Truth be told, there are very few aspects that tangibly connect these two films. It is more a quirk of coincidence than anything else: both are being programmed by Northwest Film Forum, both are rather good and undeniably fascinating, and I happened to review both of them for one of my other writing gigs (at The Film Stage, with links to the respective pieces down below). But though one is a documentary-performance hybrid focused on a black woman, and the other is a drama about grief and the past visiting the present, the two movies represent no shortage of a certain kind of daring vision, one that, if a bit modest in its aims, then is still arresting nonetheless.
Take, for example, the disquieting and haunting diptych Harmonium, directed by Kôji Fukada. Straddling the lines between domestic drama and thriller in a manner that can reasonably be described as a cross between Ozu and Kiyoshi Kurosawa (and starring regular Kurosawa contributor Tadanobu Asano to boot), the movie gains its power from the skillfully woven relationships that arise when a figure (Asano) unexpectedly visits and moves in with an old friend’s family.
Fukada makes much out of appearances and little mannerisms that never quite feel telegraphed or played up. Though a sense of unease worms its way into the viewer from the very first shot of Asano clad in a spotless white shirt, the viewer can’t help but feel a bit disarmed by the veneer of politeness, even as it is shattered by a mid-film jump to eight years into the future of the family. The developments immediately preceding said ellipse are immensely upsetting, and the second half is one long slide into abject despair, but it is handled with the appropriate amount of distance and sensitivity all the same.
Bronx Gothic, in this light, could scarcely be a contrast. Directed – but not solely created – by Andrew Rossi, it follows the last tour of the solo performance piece of the same name, conceived and performed by Okwui Okpokwasili. Much of the film is given over to the lengthy, confrontational, and visibly strenuous performances, interspersed with interviews with Okpokwasili and various collaborators and audience talk-backs. This is no attempt at biography; aspects of Okpokwasili’s background are only brought up when necessary, and instead much of the cultural aspects that are woven into the piece arise rather naturally.
Bronx Gothic, the piece, is plainly semi-autobiographical, consisting largely of letters read aloud by the performer between her as an eleven-year-old and her more sexually active and experienced friend, and explores notions of maturity and race in a very specifically New York context.
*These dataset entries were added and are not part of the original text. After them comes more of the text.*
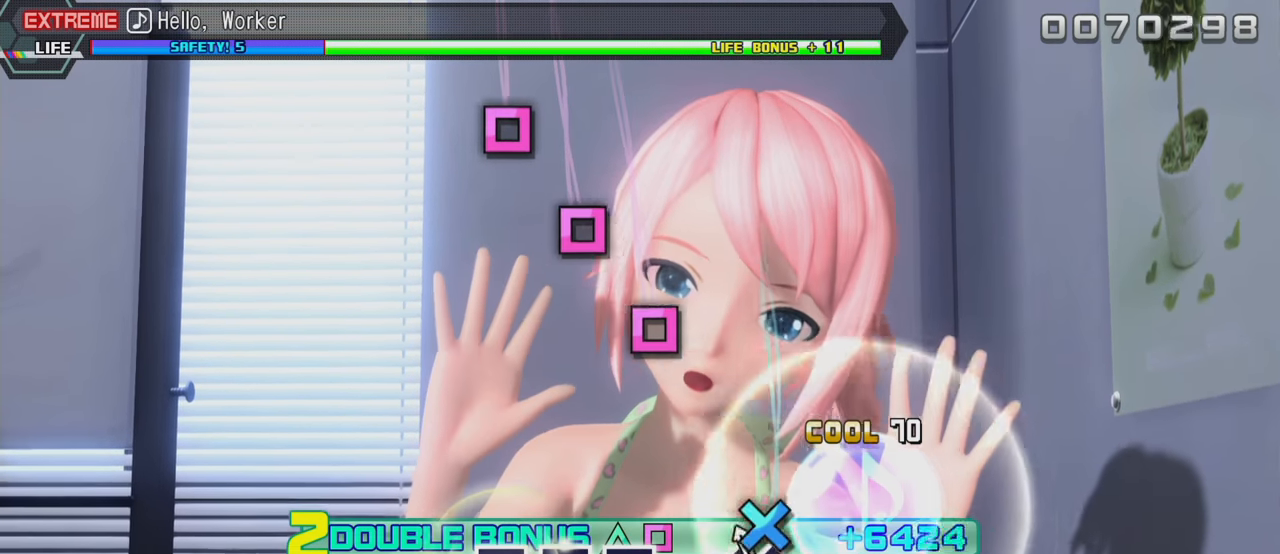
{"buttons": ["R2"], "left_stick": "center", "right_stick": "center", "events": [[67, "CROSS", "down"], [200, "CROSS", "up"], [417, "SQUARE", "down"], [500, "SQUARE", "up"]]}
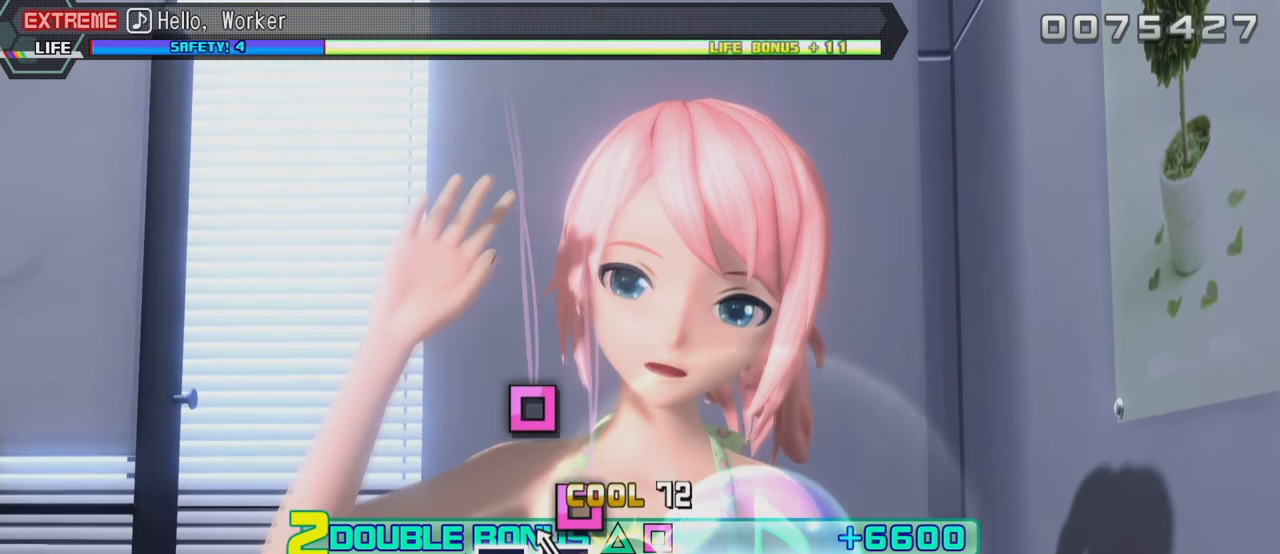
{"buttons": ["SQUARE", "R2"], "left_stick": "center", "right_stick": "center", "events": [[83, "SQUARE", "down"], [183, "SQUARE", "up"], [283, "SQUARE", "down"]]}
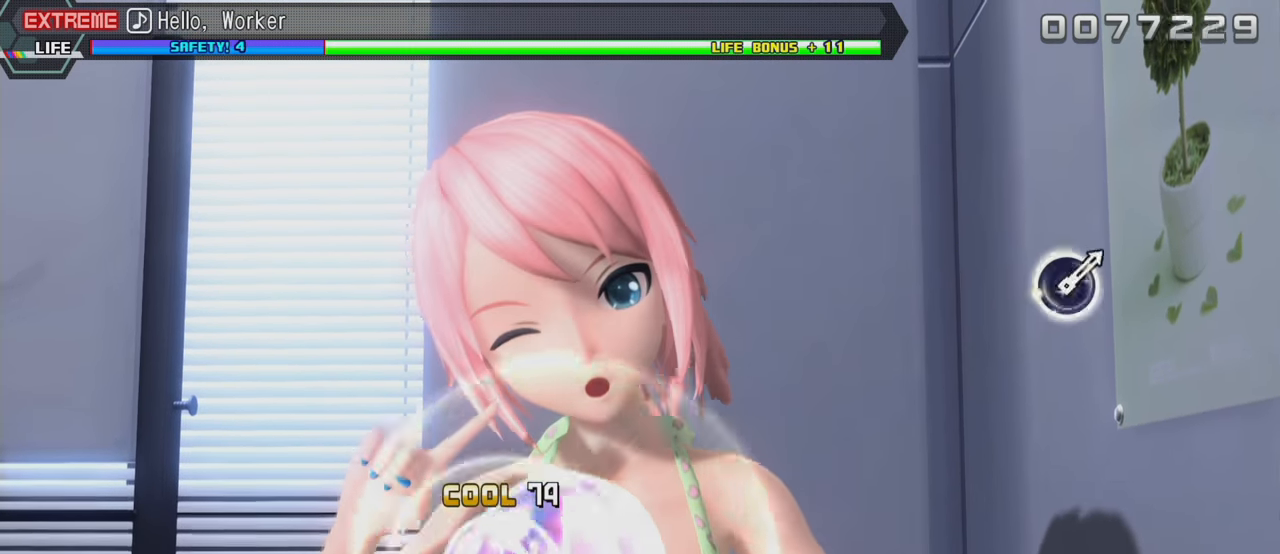
{"buttons": ["SQUARE", "R2"], "left_stick": "center", "right_stick": "center", "events": []}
Perhaps expectedly, the piece and the film feel just as much about movement, about the extensive and elongated rhythmic dances that move just as deeply as the spoken moments – the piece begins with thirty minutes (not rendered fully in the film) of Okpokwasili dancing in a corner as the audience takes their seats. And yet, Rossi never loses sight of the human element, of Okpokwasili as something more than an avatar for black self-expression. The documentary looks to the future, not only for her as an artist, but her as a mother: the final scene is of unambiguous domestic bliss.